Professor’s ‘Twitter tirade’ — not bias — caused opportunities to be revoked, 6th Circuit finds
Summary
The 6th U.S. Circuit Court of Appeals upheld a district court ruling that Kent State University did not discriminate or retaliate against a transgender professor when it revoked an offered teaching-load reallocation and denied a transfer request. The court found the professor’s sustained, profanity-laced Twitter attacks on colleagues and the disciplines involved were the proximate cause of the university’s decisions, not the professor’s gender identity. University officials cited violations of internal policy and concerns about the professor’s interactions with colleagues and university service when making personnel decisions.
Key Points
- The 6th Circuit affirmed that Kent State’s decision to rescind a reallocation and to deny a transfer was motivated by the professor’s social media conduct, not by discriminatory animus.
- In 2021 the professor had been in talks to lead a proposed Centre for the Study of Gender and Sexuality and to develop a new gender studies major; an offer to reallocate teaching time was later revoked.
- Court records describe a weeks-long, profanity-laced Twitter tirade in which the professor attacked colleagues, academic fields and university leadership — conduct the university said violated policy against attacking colleagues.
- Committees denying the transfer cited the professor’s withdrawal from university service, negative interactions with other faculty and departmental needs; the courts noted no discussion of gender identity in those deliberations.

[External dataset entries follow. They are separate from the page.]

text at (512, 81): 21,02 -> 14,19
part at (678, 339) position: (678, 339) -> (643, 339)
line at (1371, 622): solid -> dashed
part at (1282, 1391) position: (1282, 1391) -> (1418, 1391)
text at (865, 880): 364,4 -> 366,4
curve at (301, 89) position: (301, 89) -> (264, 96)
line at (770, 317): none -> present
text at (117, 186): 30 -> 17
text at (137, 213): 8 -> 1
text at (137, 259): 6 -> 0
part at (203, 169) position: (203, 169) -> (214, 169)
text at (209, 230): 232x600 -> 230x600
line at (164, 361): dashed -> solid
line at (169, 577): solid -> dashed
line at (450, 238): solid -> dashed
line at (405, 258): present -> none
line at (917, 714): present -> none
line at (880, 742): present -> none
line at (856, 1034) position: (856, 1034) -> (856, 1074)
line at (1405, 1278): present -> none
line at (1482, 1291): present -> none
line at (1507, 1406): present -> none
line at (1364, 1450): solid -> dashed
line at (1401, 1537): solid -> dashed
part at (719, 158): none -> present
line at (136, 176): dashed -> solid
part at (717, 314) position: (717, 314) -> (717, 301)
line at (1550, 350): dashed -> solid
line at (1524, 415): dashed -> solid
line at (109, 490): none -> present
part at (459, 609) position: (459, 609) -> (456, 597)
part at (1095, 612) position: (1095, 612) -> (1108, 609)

- The ruling underscores the growing role of social media conduct in employment disputes and the latitude institutions have to discipline staff for posts that breach workplace policies.
Context and relevance
This decision is a useful bellwether for HR, university administrators and in-house counsel: courts will scrutinise the employer’s stated reasons and the record for evidence of discriminatory intent, but sustained hostile social media behaviour that violates workplace policies can legitimately justify adverse employment actions. The case sits alongside other recent rulings showing employers have room to manage staff conduct online, provided actions are documented and not pretextual.
Why should I read this?
Quick and honest — if you manage people, write social media rules or advise on employment law, this one’s worth a skim. It shows what courts actually look at when online conduct and discrimination claims collide, and why good documentation and clear social media policies matter.
Author style
Punchy: the ruling spells out that repeated public attacks on colleagues can sink otherwise promising internal opportunities. HR and legal teams should read the detail — it’s a practical reminder about policy enforcement and record-keeping.